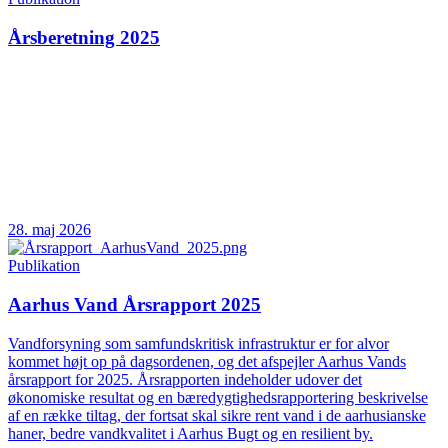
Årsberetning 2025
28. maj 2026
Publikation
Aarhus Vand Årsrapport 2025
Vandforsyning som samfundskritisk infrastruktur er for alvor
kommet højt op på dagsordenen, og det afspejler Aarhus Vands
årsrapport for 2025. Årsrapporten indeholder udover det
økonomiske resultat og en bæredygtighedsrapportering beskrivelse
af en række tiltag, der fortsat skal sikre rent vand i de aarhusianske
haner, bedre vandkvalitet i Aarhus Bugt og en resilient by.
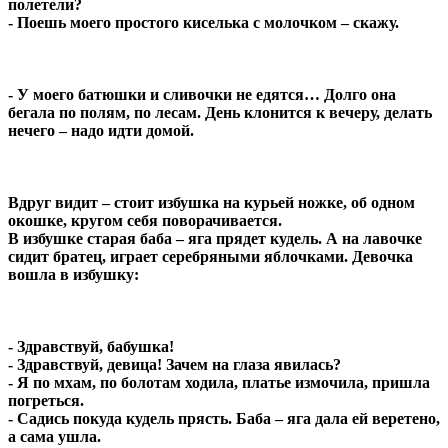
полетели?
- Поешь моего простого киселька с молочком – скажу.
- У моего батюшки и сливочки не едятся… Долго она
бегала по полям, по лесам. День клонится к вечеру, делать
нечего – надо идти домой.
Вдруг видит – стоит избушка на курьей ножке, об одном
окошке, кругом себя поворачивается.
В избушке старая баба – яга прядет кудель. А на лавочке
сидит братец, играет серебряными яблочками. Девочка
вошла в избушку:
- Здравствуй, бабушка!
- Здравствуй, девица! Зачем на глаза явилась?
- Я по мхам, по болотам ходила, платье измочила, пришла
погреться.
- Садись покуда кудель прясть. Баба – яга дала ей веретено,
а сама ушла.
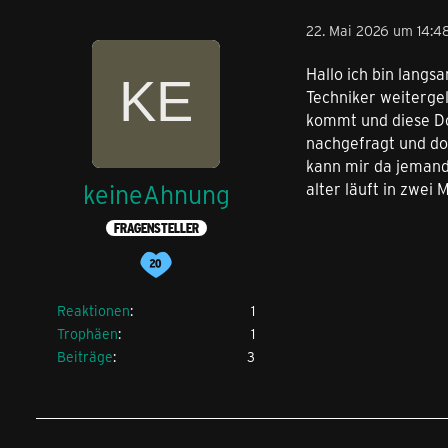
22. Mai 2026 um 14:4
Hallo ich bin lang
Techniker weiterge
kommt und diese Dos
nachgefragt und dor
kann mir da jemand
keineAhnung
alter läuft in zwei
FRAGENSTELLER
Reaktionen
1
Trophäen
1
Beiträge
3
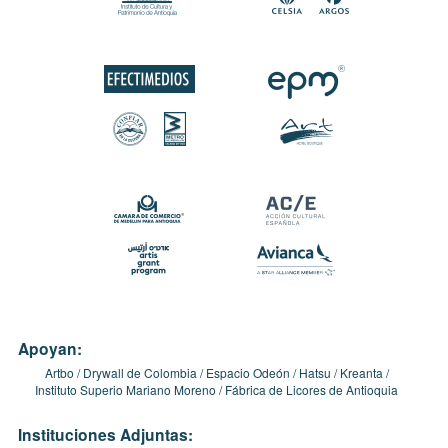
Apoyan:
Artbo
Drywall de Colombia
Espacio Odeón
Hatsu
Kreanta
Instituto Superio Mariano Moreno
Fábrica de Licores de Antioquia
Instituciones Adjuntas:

_ _ _ _

What you are asked to do => Show each line from the material above where the string "кудель" can be found.

Solution =>
В избушке старая баба – яга прядет кудель. А на лавочке
- Садись покуда кудель прясть. Баба – яга дала ей веретено,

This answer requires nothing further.